Meski demikian, Luhut tak menjelaskan kapan uang itu akan diantarkan kepada penyandera anak buah kapal yang seluruhnya warga negara Indonesia tersebut.
Pemerintah Indonesia sendiri, lanjut Luhut, terus berkomunikasi dengan pemerintahan Filipina. Berdasarkan komunikasi tersebut,10 orang WNI yang masih disandera tersebut masih terjamin keselamatannya.
(Baca: Muslim atau Bukan, Tidak Penting bagi Abu Sayyaf)
Dalam komunikasi itu pula, Filipina menolak militer Indonesia masuk wilayahnya untuk mengupayakan pembebasan sandera.
Namun, salah satu opsi yang dibuka kedua belah pihak adalah dengan mengirimkan perwira Komando Pasukan Khusus terbaik untuk ikut menyelamatkan para sandera.

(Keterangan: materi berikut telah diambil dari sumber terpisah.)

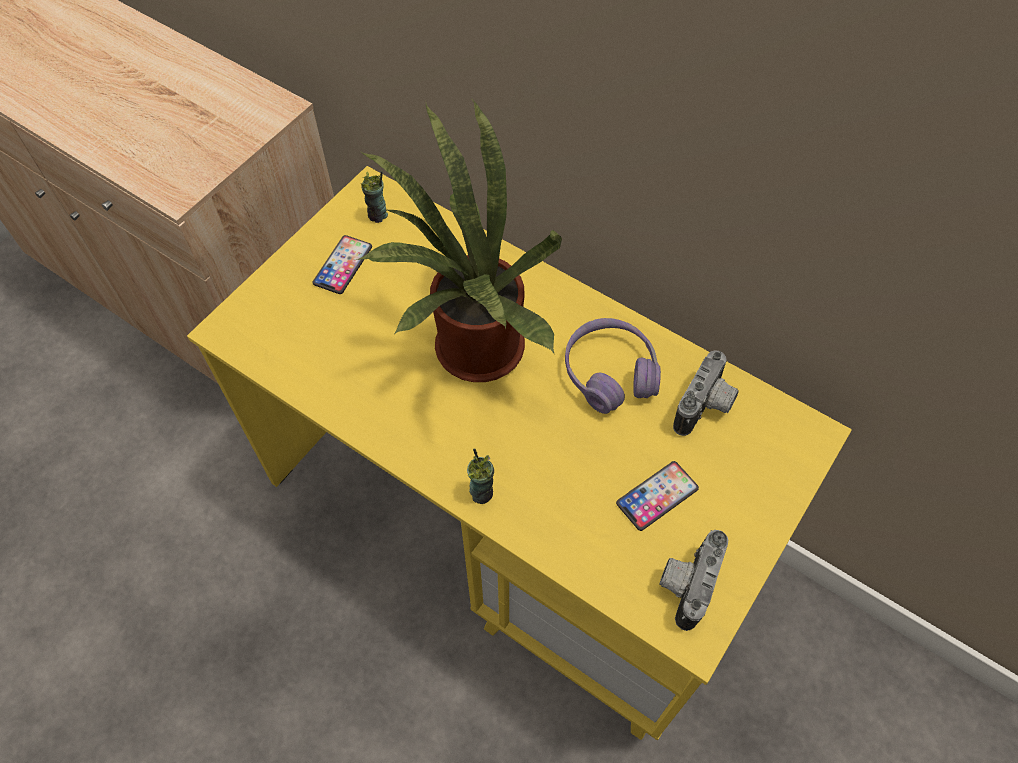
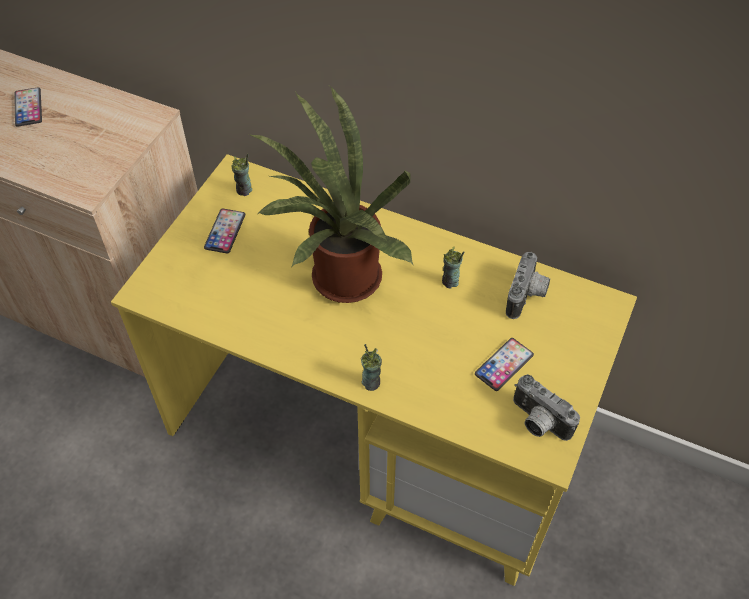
camera: 10 degrees left, 5 degrees down
purple headphones [565,318,661,414] -> cup [442,247,464,289]
camera [659,530,728,631] -> camera turned 60 degrees counterclockwise [513,374,580,441]
none -> phone [14,87,42,127]

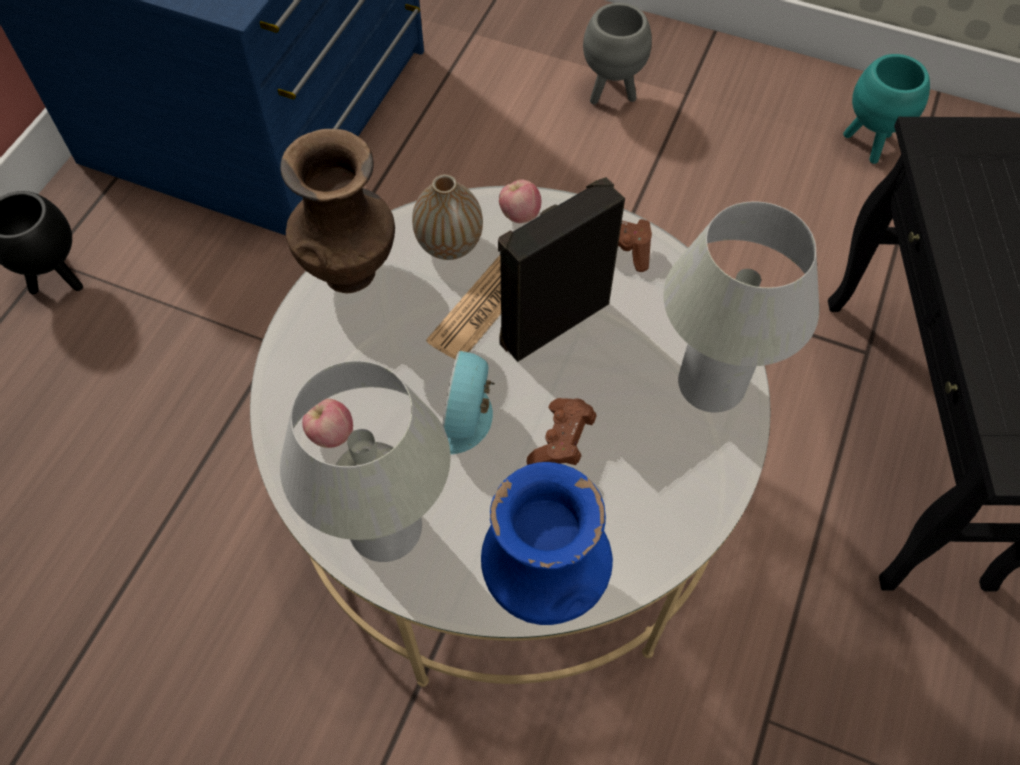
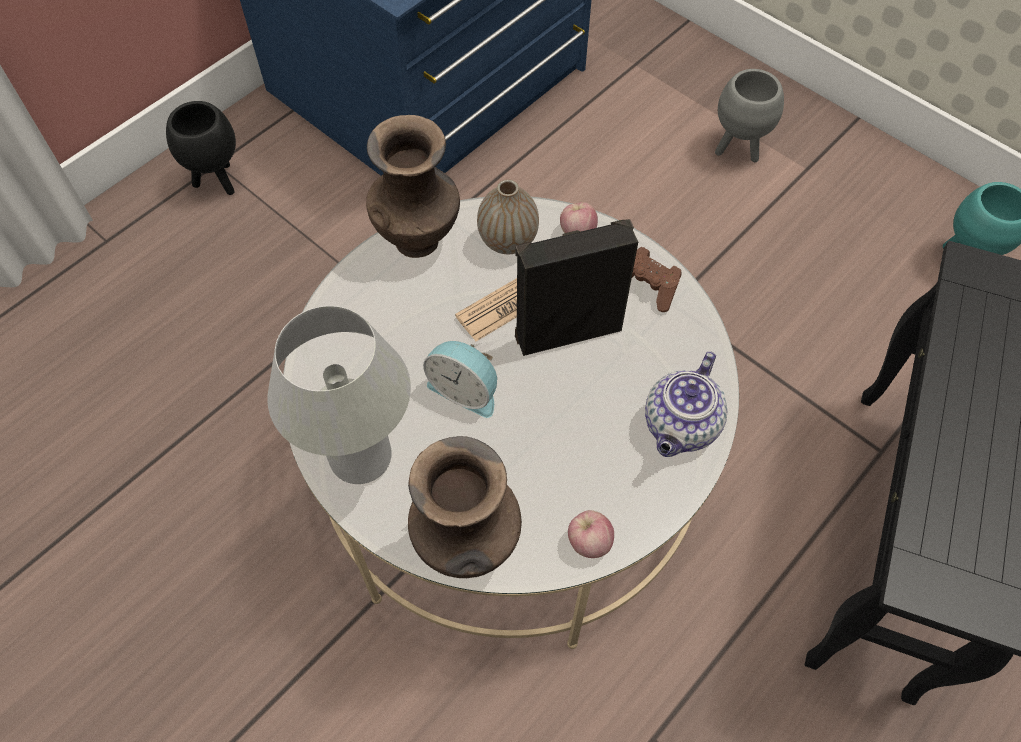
camera: 20 degrees right, 0 degrees up
apple [302,399,353,448] -> apple moved to [568,510,614,558]
alarm clock [442,351,495,455] -> alarm clock turned 90 degrees counterclockwise [423,341,497,418]
blue vase [481,462,613,625] -> brown vase [408,436,522,578]
brown game controller [527,398,596,465] -> none
white table lamp [663,201,819,413] -> teapot [645,351,727,457]

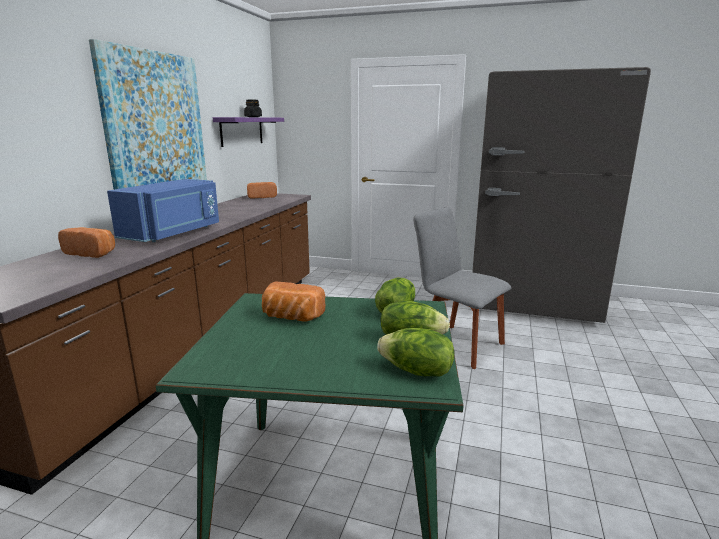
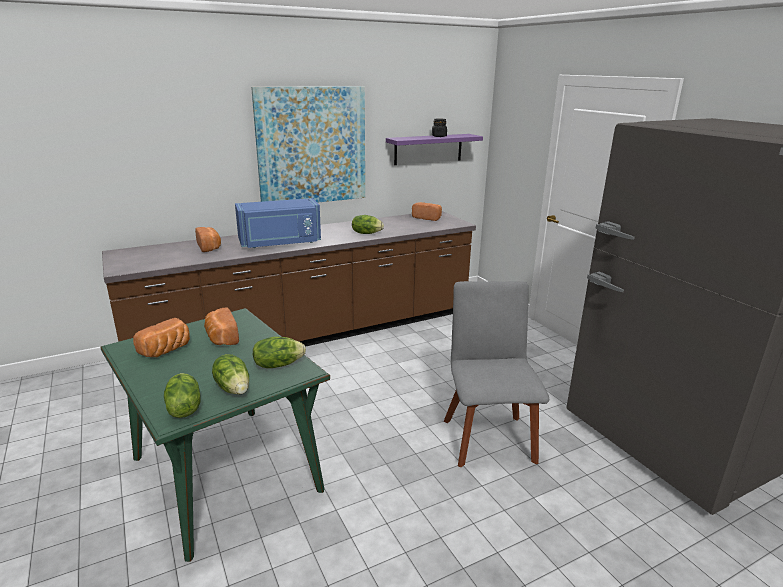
camera: 45 degrees right, 5 degrees up
none -> bread [133,318,190,357]
none -> lettuce [352,215,384,234]

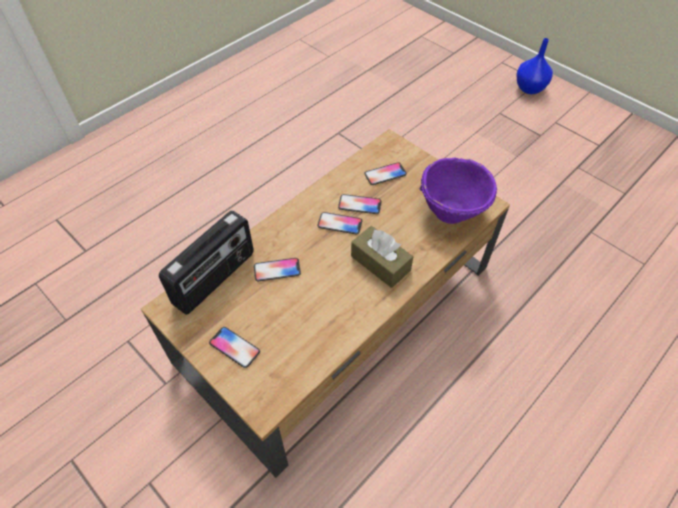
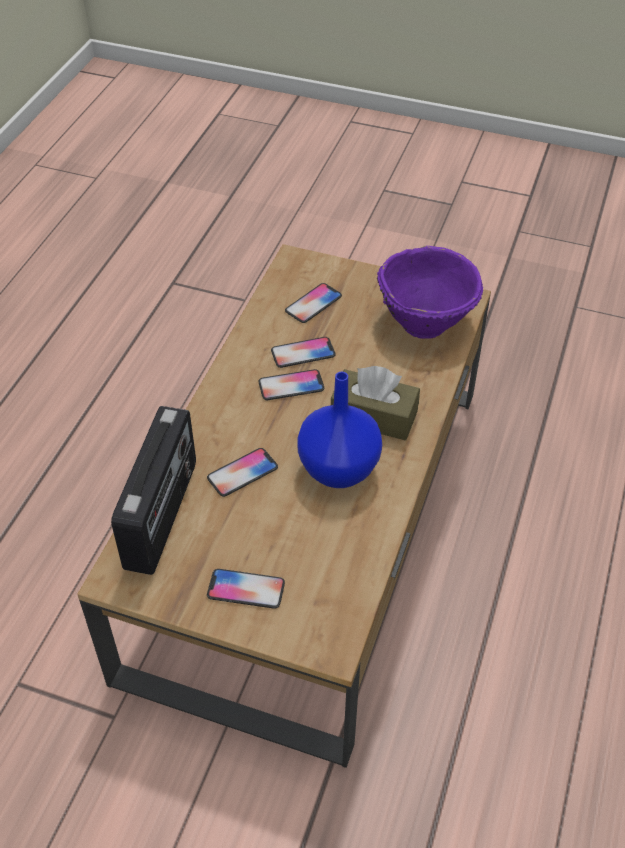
camera: 25 degrees left, 5 degrees down
blue vase [516,38,553,94] -> blue vase moved to [297,372,382,488]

"Yang paling mungkin kita lakukan itu adalah memberikan asistensi dari perwira pasukan khusus kita," ujar Luhut.
Selain itu, ada beberapa opsi yang dapat dilakukan Indonesia untuk membantu Filipina untuk membebaskan tawanan. Namun, Luhut mengatakan, opsi lainnya bukan untuk konsumsi publik.
(Baca: Terkait 10 Sandera, Pemerintah Indonesia Masih Bernegosiasi dengan Abu Sayyaf )
Peristiwa penyaderaan itu diawali saat kapal tunda Brahma 12 dan kapal tongkang Anand 12 tengah membawa 7.000 ton batu bara dari Sungai Puting di Kalimantan Selatan menuju Batangas kawasan Filipina Selatan.
Kedua kapal itu diawaki 10 orang warga negara Indonesia. Karena membawa ribuan ton batu bara, kecepatan mereka hanya 4 knots.
Tiba-tiba, kapal itu dicegat dari sebelah kanan oleh orang tak dikenal bersenjata. Mereka pun dibawa ke Filipina.
Kelompok Abu Sayyaf meminta tebusan 50 juta peso atau sekitar Rp14,3 miliar. Kelompok itu beberapa kali menculik warga asing dan meminta tebusan, tetapi ini adalah kejadian pertama untuk WNI.